Per molti studiosi il Salvator Mundi, un dipinto a olio su tavola di noce, formato 66 x 46 cm, riportato a splendore dalla restauratrice Dianne Dwyer Modestini tra il 2007 e il 2011, è certamente un capolavoro di Leonardo da Vinci. Uno dei venti dipinti di Leonardo sopravvissuti ai secoli e pervenuto sino a noi. La datazione proposta lo colloca tra il 1490 e il 1519, anno della morte di Leonardo. Un dipinto cui ricondurrebbe un'incisione senza titolo, dove si legge: 'Leonardus da Vinci pinxit', riferita a un secondo stato di Wenceslaus Hollar e datata 1650.
La raffigurazione di Gesù Cristo in abiti rinascimentali, è quella di "Gesù salvatore del mondo e signore del cosmo". Raffigurato frontalmente, a mezza figura, mentre leva la mano destra per benedire. Quel che è sicuro è che dal dipinto si emana una sensazione, questa sì definibile leonardesca, che insieme rimanda al mistero, all'enigma, alla bellezza, a un Dio che si propone all'uomo pur nella potenza con mitezza. Secondo Maurizio Bernardelli Curuz “ non è un re, che tiene in pugno il Creato e l'umanità, ma un padre e un fratello generoso.
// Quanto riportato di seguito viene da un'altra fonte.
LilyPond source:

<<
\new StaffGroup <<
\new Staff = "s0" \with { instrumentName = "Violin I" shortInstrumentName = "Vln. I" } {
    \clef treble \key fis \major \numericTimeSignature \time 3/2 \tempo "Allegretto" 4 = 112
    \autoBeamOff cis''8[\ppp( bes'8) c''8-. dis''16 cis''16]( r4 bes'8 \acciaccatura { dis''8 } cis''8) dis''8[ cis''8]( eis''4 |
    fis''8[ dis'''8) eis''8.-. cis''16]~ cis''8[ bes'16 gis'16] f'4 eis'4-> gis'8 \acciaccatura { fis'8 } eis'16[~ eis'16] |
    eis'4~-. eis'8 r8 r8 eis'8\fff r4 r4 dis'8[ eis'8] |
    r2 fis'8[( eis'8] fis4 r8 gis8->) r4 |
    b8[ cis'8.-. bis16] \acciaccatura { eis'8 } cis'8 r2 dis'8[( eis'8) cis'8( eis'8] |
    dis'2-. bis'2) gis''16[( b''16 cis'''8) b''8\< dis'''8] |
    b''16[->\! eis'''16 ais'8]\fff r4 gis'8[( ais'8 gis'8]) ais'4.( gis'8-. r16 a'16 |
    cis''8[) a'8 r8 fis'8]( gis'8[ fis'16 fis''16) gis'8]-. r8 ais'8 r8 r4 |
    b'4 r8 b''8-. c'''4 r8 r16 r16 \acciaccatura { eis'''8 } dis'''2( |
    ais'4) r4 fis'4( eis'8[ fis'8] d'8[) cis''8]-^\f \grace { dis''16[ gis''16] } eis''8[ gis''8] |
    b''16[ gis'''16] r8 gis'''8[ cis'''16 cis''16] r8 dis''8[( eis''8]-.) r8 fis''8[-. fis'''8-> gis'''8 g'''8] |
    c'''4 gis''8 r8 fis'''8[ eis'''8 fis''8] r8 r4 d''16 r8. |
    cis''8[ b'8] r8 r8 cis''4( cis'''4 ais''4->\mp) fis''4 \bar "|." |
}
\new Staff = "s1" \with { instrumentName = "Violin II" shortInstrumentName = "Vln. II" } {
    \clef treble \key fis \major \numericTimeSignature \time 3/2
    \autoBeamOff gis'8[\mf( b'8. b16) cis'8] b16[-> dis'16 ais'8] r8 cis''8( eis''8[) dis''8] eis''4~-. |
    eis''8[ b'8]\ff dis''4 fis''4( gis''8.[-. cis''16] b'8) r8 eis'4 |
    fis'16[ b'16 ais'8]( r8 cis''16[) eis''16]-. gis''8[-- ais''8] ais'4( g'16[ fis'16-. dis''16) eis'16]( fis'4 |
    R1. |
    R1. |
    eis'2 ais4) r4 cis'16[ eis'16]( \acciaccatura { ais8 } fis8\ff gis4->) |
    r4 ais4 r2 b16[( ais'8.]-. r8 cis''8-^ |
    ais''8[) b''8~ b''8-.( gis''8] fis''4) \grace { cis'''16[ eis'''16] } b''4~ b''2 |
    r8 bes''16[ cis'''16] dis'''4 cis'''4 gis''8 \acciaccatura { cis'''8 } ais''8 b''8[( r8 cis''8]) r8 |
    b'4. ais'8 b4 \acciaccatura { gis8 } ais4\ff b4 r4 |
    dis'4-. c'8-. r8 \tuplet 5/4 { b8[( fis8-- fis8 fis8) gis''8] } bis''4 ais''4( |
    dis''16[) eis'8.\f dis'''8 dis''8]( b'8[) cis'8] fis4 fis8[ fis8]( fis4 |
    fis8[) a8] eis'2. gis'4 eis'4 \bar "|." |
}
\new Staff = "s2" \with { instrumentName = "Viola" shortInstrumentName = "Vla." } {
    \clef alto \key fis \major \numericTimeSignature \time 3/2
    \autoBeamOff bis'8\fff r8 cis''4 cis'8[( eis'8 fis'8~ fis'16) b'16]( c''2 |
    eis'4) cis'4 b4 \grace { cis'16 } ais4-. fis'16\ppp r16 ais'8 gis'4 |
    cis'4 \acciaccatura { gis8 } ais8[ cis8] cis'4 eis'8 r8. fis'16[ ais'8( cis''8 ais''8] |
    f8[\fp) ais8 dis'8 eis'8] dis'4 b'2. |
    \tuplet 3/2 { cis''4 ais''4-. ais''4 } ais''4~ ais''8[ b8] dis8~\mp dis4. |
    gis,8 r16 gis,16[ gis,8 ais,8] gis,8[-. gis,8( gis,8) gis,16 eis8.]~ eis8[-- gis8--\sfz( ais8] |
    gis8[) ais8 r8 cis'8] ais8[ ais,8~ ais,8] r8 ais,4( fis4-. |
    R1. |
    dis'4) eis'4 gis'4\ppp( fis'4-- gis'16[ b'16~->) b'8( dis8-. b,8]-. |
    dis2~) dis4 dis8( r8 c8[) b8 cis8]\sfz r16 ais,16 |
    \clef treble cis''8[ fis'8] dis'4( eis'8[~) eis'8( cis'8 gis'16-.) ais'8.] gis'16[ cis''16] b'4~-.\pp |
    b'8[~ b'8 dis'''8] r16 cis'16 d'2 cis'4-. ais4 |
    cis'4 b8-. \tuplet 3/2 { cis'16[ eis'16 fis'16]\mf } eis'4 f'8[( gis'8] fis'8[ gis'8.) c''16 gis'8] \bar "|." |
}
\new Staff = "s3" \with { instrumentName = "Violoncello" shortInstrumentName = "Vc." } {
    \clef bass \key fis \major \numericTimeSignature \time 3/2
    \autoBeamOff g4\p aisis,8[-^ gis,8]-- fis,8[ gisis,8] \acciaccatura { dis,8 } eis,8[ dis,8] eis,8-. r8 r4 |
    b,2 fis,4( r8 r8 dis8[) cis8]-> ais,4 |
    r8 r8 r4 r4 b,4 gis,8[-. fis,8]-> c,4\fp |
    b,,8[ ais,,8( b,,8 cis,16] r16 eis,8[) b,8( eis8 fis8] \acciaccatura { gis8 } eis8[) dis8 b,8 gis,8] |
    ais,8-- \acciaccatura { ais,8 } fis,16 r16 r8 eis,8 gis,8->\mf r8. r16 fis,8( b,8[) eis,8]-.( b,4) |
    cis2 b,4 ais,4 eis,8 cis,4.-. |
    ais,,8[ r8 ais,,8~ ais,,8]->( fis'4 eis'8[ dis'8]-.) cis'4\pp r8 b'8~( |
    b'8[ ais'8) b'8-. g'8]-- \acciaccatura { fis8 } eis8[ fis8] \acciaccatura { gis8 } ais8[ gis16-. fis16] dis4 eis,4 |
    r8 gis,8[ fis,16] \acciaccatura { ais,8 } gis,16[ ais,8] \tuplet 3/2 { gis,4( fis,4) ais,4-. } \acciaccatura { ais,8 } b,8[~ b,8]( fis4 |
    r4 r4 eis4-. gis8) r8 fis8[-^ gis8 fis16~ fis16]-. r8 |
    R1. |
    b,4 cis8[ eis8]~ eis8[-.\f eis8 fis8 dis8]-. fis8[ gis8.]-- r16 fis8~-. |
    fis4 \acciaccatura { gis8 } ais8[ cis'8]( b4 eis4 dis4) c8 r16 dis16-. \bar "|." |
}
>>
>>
Ha perso l'atteggiamento maestoso e severo; non ha trono”.
Per molti altri invece le cose non starebbero proprio così, nel contesto di una riuscita e sofisticata operazione di marketing artistico si tratterebbe piuttosto di una copia o di un dipinto di altro autore, al limite un'opera che può essere stata concepita da Leonardo ma eseguita in bottega da suoi allievi.